O impulso à entrada mais forte de charutos cubanos no mercado brasileiro não é dado apenas pela taxa de câmbio. Desde 2000, um acordo de comércio isenta de imposto de importação os charutos cubanos que entram no Brasil. Como o embargo imposto pelos Estados Unidos impede que produtos cubanos ingressem no mercado americano, a produção ganha outros destinos. O Brasil entre eles.

A importação com preço menor e o aumento de renda levam mais consumidores para esse mercado. Um cubano de segunda linha pode ser comprado por R$ 12, enquanto um premium nacional, de qualidade superior, sai por cerca de R$ 30, a depender de sua marca e dimensões. "O consumidor precisa cair na real. Quem não entende, acaba comprando um charuto cubano de segunda linha só porque é cubano", diz Andrade, da Dannemann.

Em 2008, um desdobramento do cenário que abateu a indústria brasileira de charutos no ano passado será a redução de margens, além do aumento de preços, que já se verificou nos últimos meses. "Esperamos que haja alguma melhora em 2008. Está todo mundo com a corda no pescoço", afirma Fernando Fraga, sócio da Chaba e presidente do Sindicato da Indústria do Fumo do Estado da Bahia (Sindifumo/BA).

A Bahia começou a produzir fumo no século 16 e as primeiras indústrias de charuto instalaram-se no Estado na segunda metade do século 19. Os sobressaltos que a fumicultura baiana enfrentou desde então tiveram, quase todos, conseqüências que mudaram radicalmente as feições do segmento.

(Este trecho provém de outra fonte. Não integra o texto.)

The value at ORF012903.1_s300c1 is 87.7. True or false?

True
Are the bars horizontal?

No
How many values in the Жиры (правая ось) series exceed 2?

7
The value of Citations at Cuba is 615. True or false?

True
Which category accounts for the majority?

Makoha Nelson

A primeira grande guinada ocorreu com o desenvolvimento da fumicultura do Sul do país. Em 1918, implantou-se no Rio Grande do Sul o sistema de integração entre indústrias e produtores, o que disseminou técnicas de beneficiamento mais sofisticadas que as adotadas pelo fumo na Bahia.

Até a década de 30, a Bahia liderou a produção brasileira de fumo. Depois da Segunda Guerra, contudo, a urbanização do país estimulou o consumo de cigarro (que tem como matéria-prima o fumo claro, produzido no Sul) em detrimento de charutos e cigarros de palha. Isso, associado à melhor organização da fumicultura do Sul, deprimiu a produção baiana. Naquele período, a Bahia produzia cerca de 50 mil toneladas de fumo, quase quatro vezes mais que o volume atual.

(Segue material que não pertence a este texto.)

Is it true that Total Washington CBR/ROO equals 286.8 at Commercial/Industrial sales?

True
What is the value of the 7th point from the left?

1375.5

Outra guinada ocorreu nos anos 70, quando foram extintos monopólios estatais e liberados mercados aos derivados de fumo nos países que formam hoje a União Européia. Isso abateu as exportações para a Europa. Nos anos 80, uma superprodução de fumo derrubou os preços e afetou ainda mais o mercado.

Das grandes indústrias nacionais, a única que não se ressente dos percalços de 2007 é a Menendez Amerino, a maior do país . "O ano foi bom. Se possível, queremos que 2008 repita o o que ocorreu em 2007", afirma o comandante da empresa, Félix Menendez.